# Budgie sneeze fit?



## robinbirds (Oct 18, 2019)

My female budgie Green is doing this for a week. Please help.





Sent from my Redmi Note 4 using Tapatalk


----------



## Cody (Sep 5, 2013)

She does not look like she is sneezing to me, her nares look clear in the video, it looks more as if it is coming from the throat like there is something stuck, and it does not look like a normal regurgitation that you see when birds feed one another.

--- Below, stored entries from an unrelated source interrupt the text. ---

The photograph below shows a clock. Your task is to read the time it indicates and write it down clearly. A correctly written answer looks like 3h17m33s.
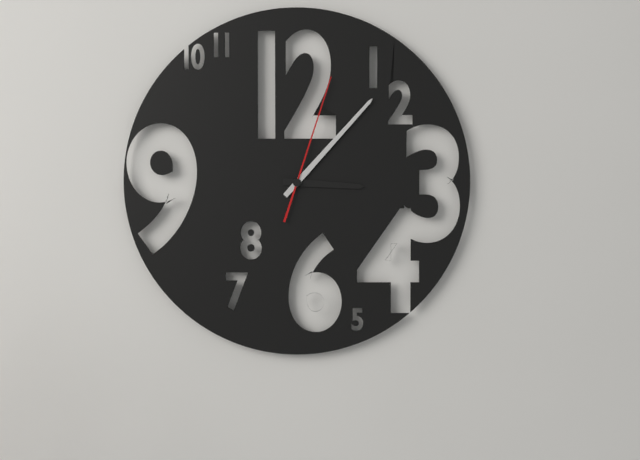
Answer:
3h07m03s
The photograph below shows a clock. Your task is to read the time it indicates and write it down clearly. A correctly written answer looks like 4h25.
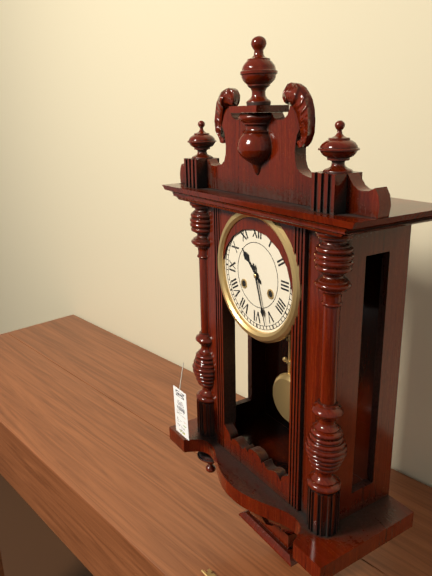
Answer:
10h27
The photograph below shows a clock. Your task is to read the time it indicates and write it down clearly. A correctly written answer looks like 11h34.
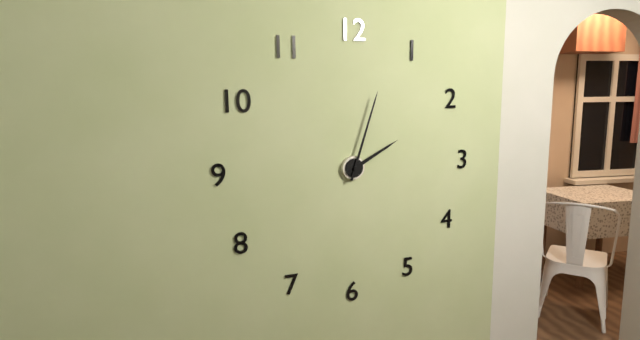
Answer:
2h03
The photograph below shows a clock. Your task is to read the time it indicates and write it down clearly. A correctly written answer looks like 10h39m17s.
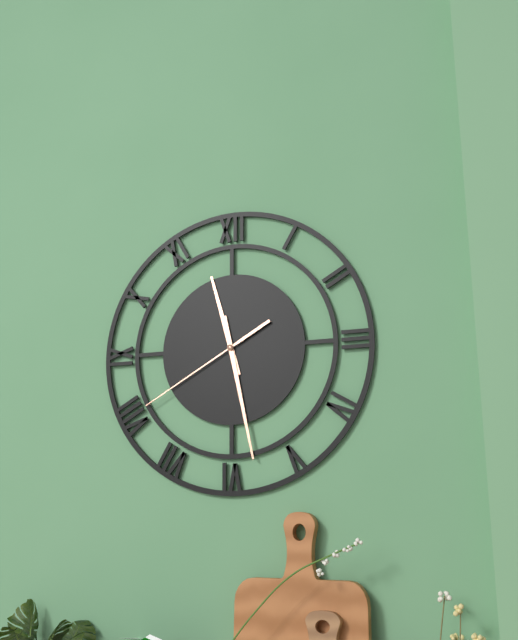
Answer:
11h28m40s
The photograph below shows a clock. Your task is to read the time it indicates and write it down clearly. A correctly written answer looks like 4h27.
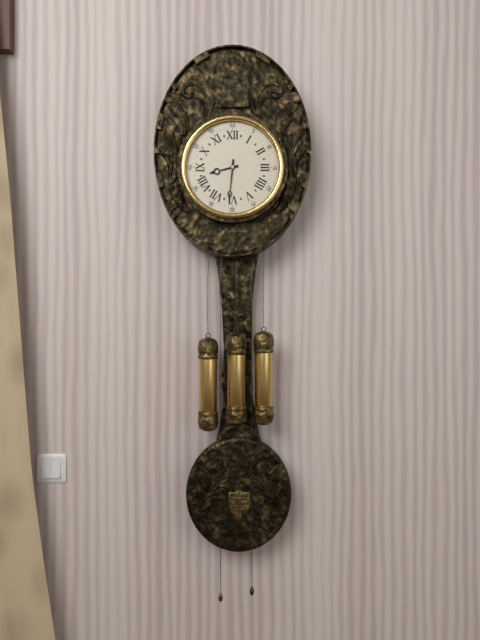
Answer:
8h31
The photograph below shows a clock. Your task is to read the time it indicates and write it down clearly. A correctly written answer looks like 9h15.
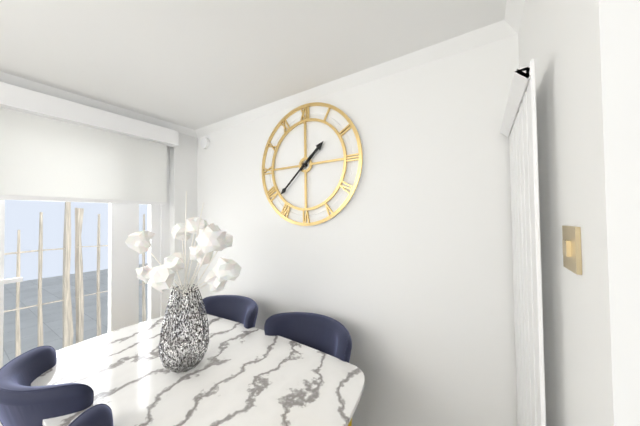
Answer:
1h38
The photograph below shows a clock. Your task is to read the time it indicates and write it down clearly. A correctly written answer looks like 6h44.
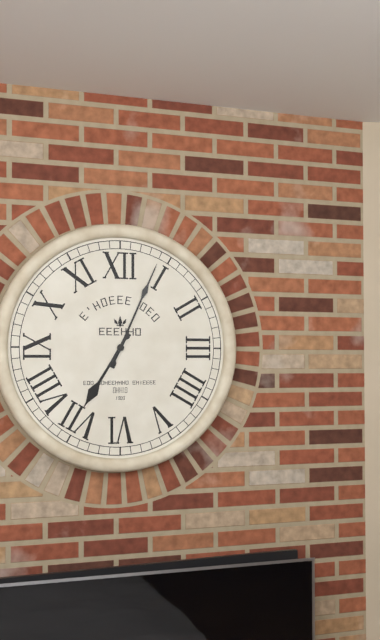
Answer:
7h04
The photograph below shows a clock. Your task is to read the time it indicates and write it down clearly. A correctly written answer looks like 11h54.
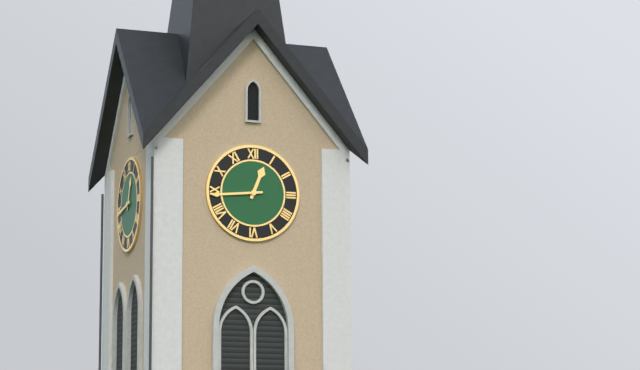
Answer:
12h44
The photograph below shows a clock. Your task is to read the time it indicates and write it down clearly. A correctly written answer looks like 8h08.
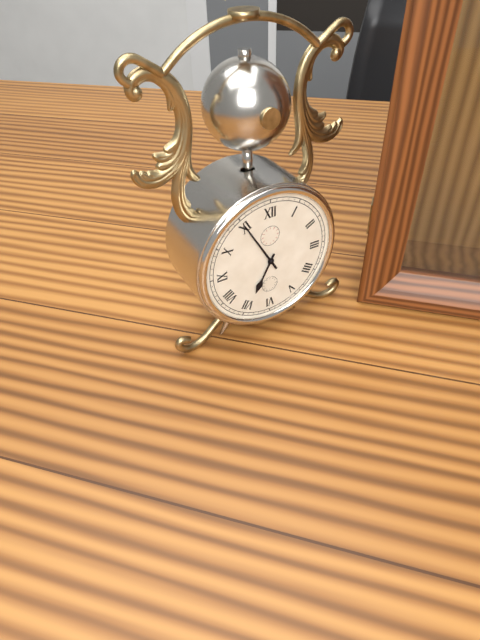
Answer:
6h55
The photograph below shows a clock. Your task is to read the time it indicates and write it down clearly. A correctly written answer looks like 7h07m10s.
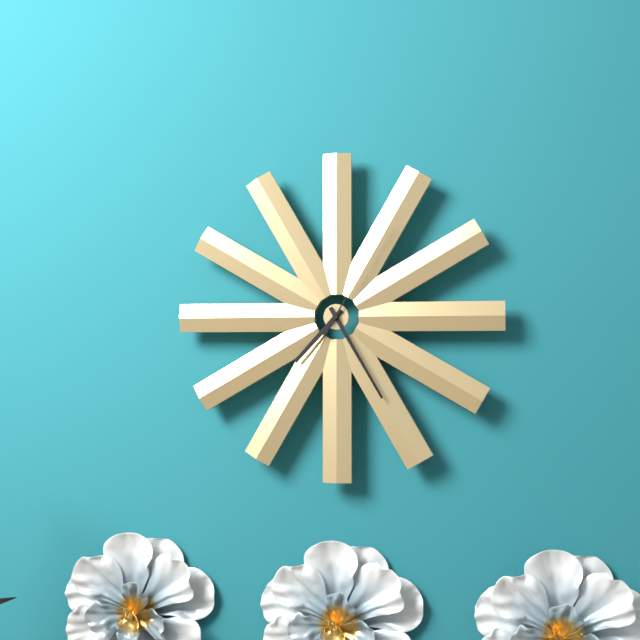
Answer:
7h25m05s
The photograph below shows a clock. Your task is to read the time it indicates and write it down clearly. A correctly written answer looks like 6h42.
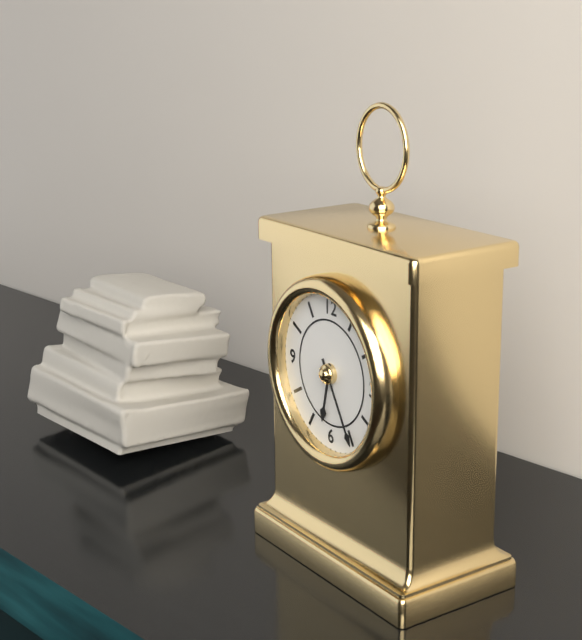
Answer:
6h25
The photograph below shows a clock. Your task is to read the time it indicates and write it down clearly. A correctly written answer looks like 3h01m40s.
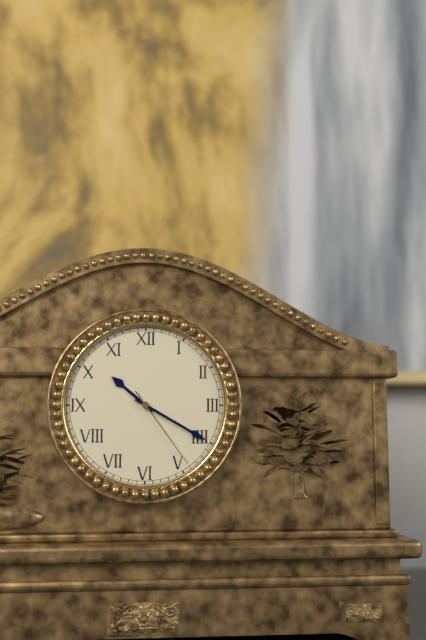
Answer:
10h20m24s
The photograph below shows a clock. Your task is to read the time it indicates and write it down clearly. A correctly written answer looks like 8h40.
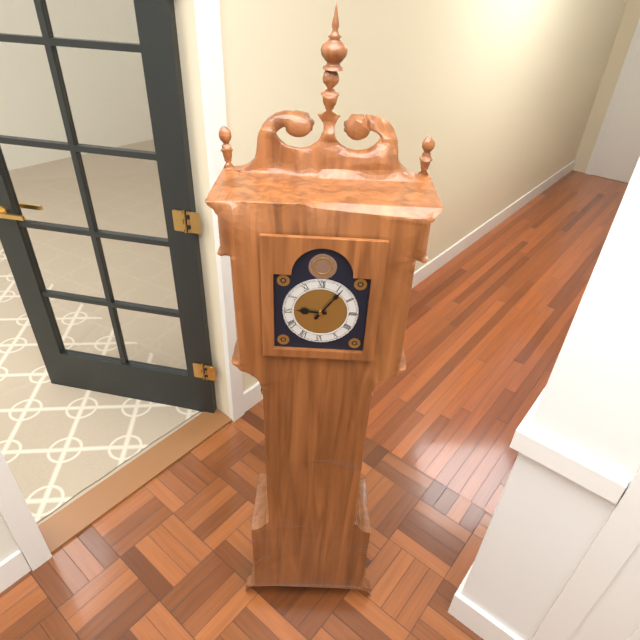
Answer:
9h06
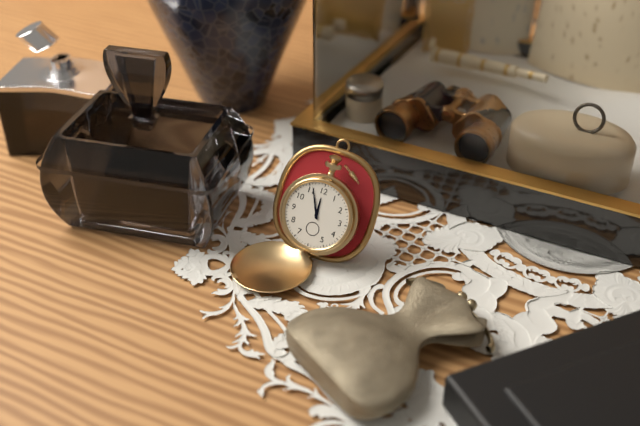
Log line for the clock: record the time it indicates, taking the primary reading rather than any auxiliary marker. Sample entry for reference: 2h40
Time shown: 11h56
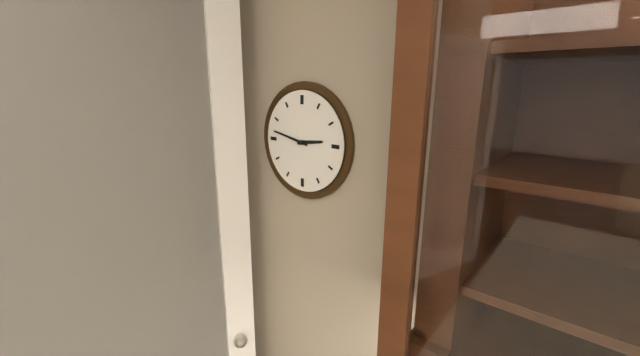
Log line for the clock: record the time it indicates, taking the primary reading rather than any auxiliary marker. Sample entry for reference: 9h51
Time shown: 2h47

Have you seen anything come out of her mouth when she is doing this? Do you have an avian vet you can take her to?


----------



## robinbirds (Oct 18, 2019)

Nothing comes out of her mouth when she does this. There is no avian vet in my town but there is a veterinary hospital for animals. She does this several times a day but she seems normal all the other times. She's eating and playing well.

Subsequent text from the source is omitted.